Watch those Chinese engineers
The case of France is emblematic. President Emmanuel Macron – now on a massive geopolitical PR offensive to crown himself the unofficial King of Europe – actually praised the BRI when he visited China earlier this year.
But nuance, once again, applies: “After all, the ancient Silk Roads were never only Chinese,” Macron said in Xian at the Daming Palace, the residence of the Ancient Silk Road stalwart Tang dynasty for more than two centuries. “These roads”, added Macron, “cannot be those of a new hegemony, which would transform those that they cross into vassals.”
So Macron was already prepositioning himself to steer EU-China relations away and beyond the number one EU grievance; how the Chinese play the foreign trade/investment game.
Macron has been very vocal in prodding the European Commission bureaucracy to toughen anti-dumping rules against Chinese steel imports and forcing EU-wide screening of takeovers in strategic sectors, especially from China.
In parallel, virtually every EU nation – not only France – wants more access to the Chinese market. As much as Macron has touted an optimistic mantra – “Europe is back” – in terms of EU competitiveness, that barely masks the primordial European fear; the fact that it’s China that may be getting too competitive.
The BRI, for Beijing, is all about geopolitical but most of all geo-economic projection – including the promotion of new global standards and norms that may not be exactly those practiced by the EU. And that brings us to the heart of the matter, not enounced by the leaked internal report; the intersection between BRI and Made in China: 2025.
Beijing is aiming to become a global high-tech leader in less than seven years. Made in China: 2025 identified 10 sectors – including AI, robotics, aerospace, green cars and shipping and shipbuilding – as priorities.
China-Germany bilateral trade, at 187 billion euros last year, is way bigger than China-France and China-UK, at 70 billion euros each. And yes, Berlin is worried. Made in China: 2025 represents a significant “threat” to top quality German companies producing high-end manufacturing goods.
Those days may be over when China bought astonishing amounts of German machinery – plus the inevitable BMWs and Audis. The new normal points to an army of Chinese companies moving up the value-added chain at breakneck speed.
As Bauer CEO Thomas Bauer told Reuters: “(Rivalry with China) will not be a contest against copiers. It will be one against innovative engineers.”
Navigating the blue economy
The report Blue China; Navigating the Maritime Silk Road to Europe usefully expands the scope of the debate, pointing to how the development of the Maritime Silk Road may be even more crucial than overland connectivity corridors.
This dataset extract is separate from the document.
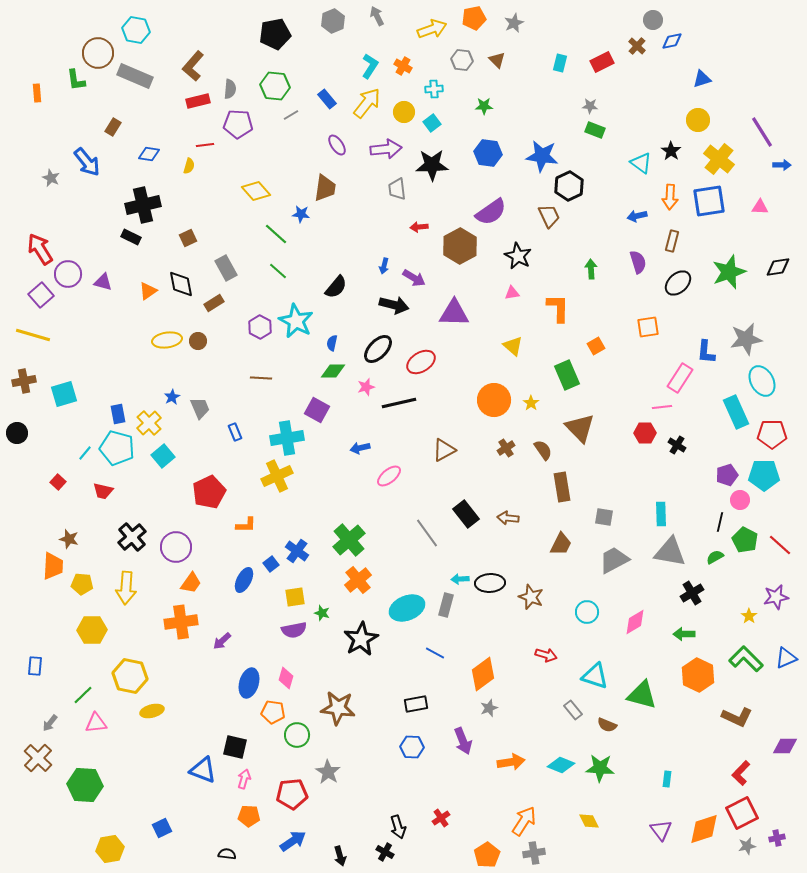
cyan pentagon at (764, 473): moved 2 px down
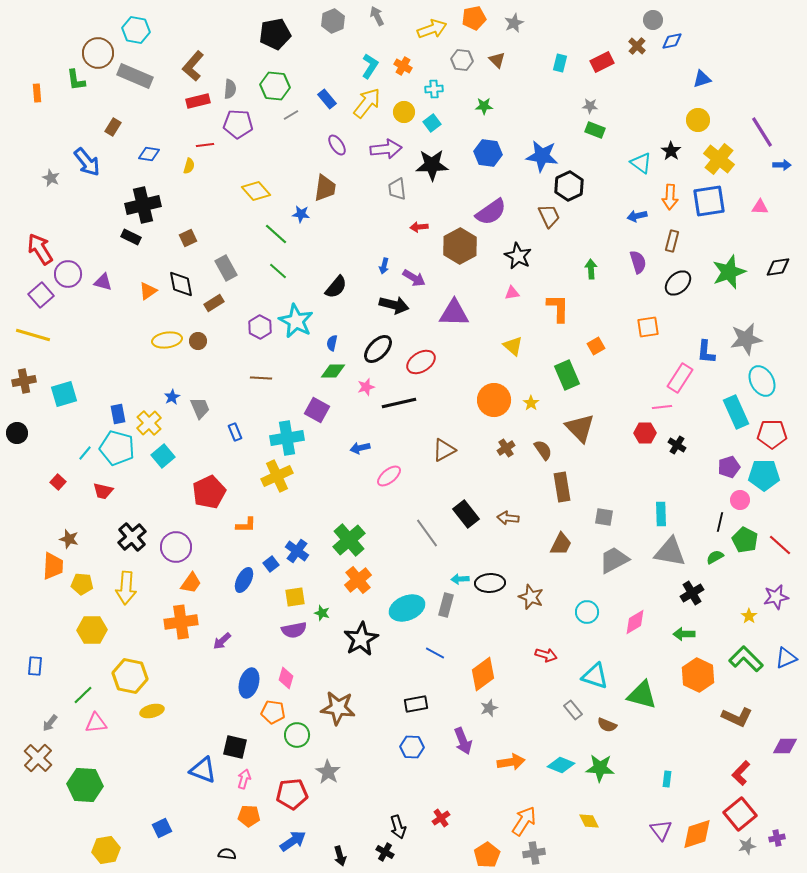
purple pentagon at (727, 475): moved 2 px right, 8 px up
red square at (742, 813): moved 2 px left, 1 px down; rotated 12 degrees counterclockwise
orange diamond at (704, 829): moved 7 px left, 5 px down
yellow hexagon at (110, 849): moved 4 px left, 1 px down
The report acknowledges how the Maritime Silk Road already affects the EU in terms of maritime trade and shipbuilding, and asks some questions about the increasing global presence of the PLA Navy. It recommends that the EU “should emulate China’s blue economy as an engine of growth and wealth, and encourage innovation to respond to well-funded Chinese industrial and R&D policies.”
The “blue economy” features heavily in Made in China: 2025 – especially in terms of innovation in port infrastructure and shipping. The rationale, from Beijing’s point of view, is always about maritime trade cost cutting – but that, of course, will always depend on whether oil prices will keep going up, as OPEC and Russia are keen.
As it stands, the EU bureaucracy has to be fearful, sensing the possibility of being squeezed between high-tech China and Trump’s America First. And that does not even factor in the inevitable geo-strategic clash between the BRI and the “free and open Indo-Pacific” to be managed, in theory, by the US, Japan, India and Australia; more of a glamorized South China Sea patrol than a vast project of Eurasian economic integration.
There will be an EU-China summit in July and then a German-China summit later in the year. Non-transparent sparks are bound to fly.